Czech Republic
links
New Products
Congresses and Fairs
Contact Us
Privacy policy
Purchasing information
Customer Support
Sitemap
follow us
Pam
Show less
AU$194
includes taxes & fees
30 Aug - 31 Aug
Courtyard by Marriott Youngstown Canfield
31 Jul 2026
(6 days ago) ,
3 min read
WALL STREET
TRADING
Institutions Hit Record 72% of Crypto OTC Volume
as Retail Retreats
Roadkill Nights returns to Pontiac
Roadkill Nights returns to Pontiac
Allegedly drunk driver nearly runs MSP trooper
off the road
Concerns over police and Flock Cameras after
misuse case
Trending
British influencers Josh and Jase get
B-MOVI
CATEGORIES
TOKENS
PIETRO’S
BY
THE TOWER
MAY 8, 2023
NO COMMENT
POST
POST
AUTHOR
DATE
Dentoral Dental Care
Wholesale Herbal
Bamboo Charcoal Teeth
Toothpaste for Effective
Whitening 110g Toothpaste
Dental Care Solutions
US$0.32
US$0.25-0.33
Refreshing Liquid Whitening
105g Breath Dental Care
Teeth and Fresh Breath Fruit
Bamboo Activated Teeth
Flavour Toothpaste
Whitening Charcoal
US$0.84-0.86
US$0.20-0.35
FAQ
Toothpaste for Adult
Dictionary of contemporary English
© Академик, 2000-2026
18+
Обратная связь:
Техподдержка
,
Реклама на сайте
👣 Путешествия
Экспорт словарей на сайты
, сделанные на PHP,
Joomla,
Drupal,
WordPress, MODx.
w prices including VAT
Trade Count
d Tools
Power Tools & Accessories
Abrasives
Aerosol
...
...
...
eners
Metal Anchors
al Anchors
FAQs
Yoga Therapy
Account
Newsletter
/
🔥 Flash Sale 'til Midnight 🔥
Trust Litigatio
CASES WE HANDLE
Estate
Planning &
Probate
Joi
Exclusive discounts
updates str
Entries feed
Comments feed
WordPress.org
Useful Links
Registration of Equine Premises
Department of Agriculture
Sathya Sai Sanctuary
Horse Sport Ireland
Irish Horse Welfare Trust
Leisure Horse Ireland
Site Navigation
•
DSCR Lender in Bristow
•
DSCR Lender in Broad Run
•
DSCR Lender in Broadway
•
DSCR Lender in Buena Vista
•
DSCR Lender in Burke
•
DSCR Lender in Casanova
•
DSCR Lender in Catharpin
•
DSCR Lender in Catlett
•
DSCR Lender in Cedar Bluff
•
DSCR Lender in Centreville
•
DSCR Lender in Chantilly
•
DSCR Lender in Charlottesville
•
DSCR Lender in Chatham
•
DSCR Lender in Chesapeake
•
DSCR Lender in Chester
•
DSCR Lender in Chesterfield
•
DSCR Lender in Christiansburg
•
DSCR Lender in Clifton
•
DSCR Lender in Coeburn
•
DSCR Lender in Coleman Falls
::::
Your instructions => Quote every one of the lines above word for word, keeping each on its own line and in the same order.

Task answer =>
Czech Republic
links
New Products
Congresses and Fairs
Contact Us
Privacy policy
Purchasing information
Customer Support
Sitemap
follow us
Pam
Show less
AU$194
includes taxes & fees
30 Aug - 31 Aug
Courtyard by Marriott Youngstown Canfield
31 Jul 2026
(6 days ago) ,
3 min read
WALL STREET
TRADING
Institutions Hit Record 72% of Crypto OTC Volume
as Retail Retreats
Roadkill Nights returns to Pontiac
Roadkill Nights returns to Pontiac
Allegedly drunk driver nearly runs MSP trooper
off the road
Concerns over police and Flock Cameras after
misuse case
Trending
British influencers Josh and Jase get
B-MOVI
CATEGORIES
TOKENS
PIETRO’S
BY
THE TOWER
MAY 8, 2023
NO COMMENT
POST
POST
AUTHOR
DATE
Dentoral Dental Care
Wholesale Herbal
Bamboo Charcoal Teeth
Toothpaste for Effective
Whitening 110g Toothpaste
Dental Care Solutions
US$0.32
US$0.25-0.33
Refreshing Liquid Whitening
105g Breath Dental Care
Teeth and Fresh Breath Fruit
Bamboo Activated Teeth
Flavour Toothpaste
Whitening Charcoal
US$0.84-0.86
US$0.20-0.35
FAQ
Toothpaste for Adult
Dictionary of contemporary English
© Академик, 2000-2026
18+
Обратная связь:
Техподдержка
,
Реклама на сайте
👣 Путешествия
Экспорт словарей на сайты
, сделанные на PHP,
Joomla,
Drupal,
WordPress, MODx.
w prices including VAT
Trade Count
d Tools
Power Tools & Accessories
Abrasives
Aerosol
...
...
...
eners
Metal Anchors
al Anchors
FAQs
Yoga Therapy
Account
Newsletter
/
🔥 Flash Sale 'til Midnight 🔥
Trust Litigatio
CASES WE HANDLE
Estate
Planning &
Probate
Joi
Exclusive discounts
updates str
Entries feed
Comments feed
WordPress.org
Useful Links
Registration of Equine Premises
Department of Agriculture
Sathya Sai Sanctuary
Horse Sport Ireland
Irish Horse Welfare Trust
Leisure Horse Ireland
Site Navigation
•
DSCR Lender in Bristow
•
DSCR Lender in Broad Run
•
DSCR Lender in Broadway
•
DSCR Lender in Buena Vista
•
DSCR Lender in Burke
•
DSCR Lender in Casanova
•
DSCR Lender in Catharpin
•
DSCR Lender in Catlett
•
DSCR Lender in Cedar Bluff
•
DSCR Lender in Centreville
•
DSCR Lender in Chantilly
•
DSCR Lender in Charlottesville
•
DSCR Lender in Chatham
•
DSCR Lender in Chesapeake
•
DSCR Lender in Chester
•
DSCR Lender in Chesterfield
•
DSCR Lender in Christiansburg
•
DSCR Lender in Clifton
•
DSCR Lender in Coeburn
•
DSCR Lender in Coleman Falls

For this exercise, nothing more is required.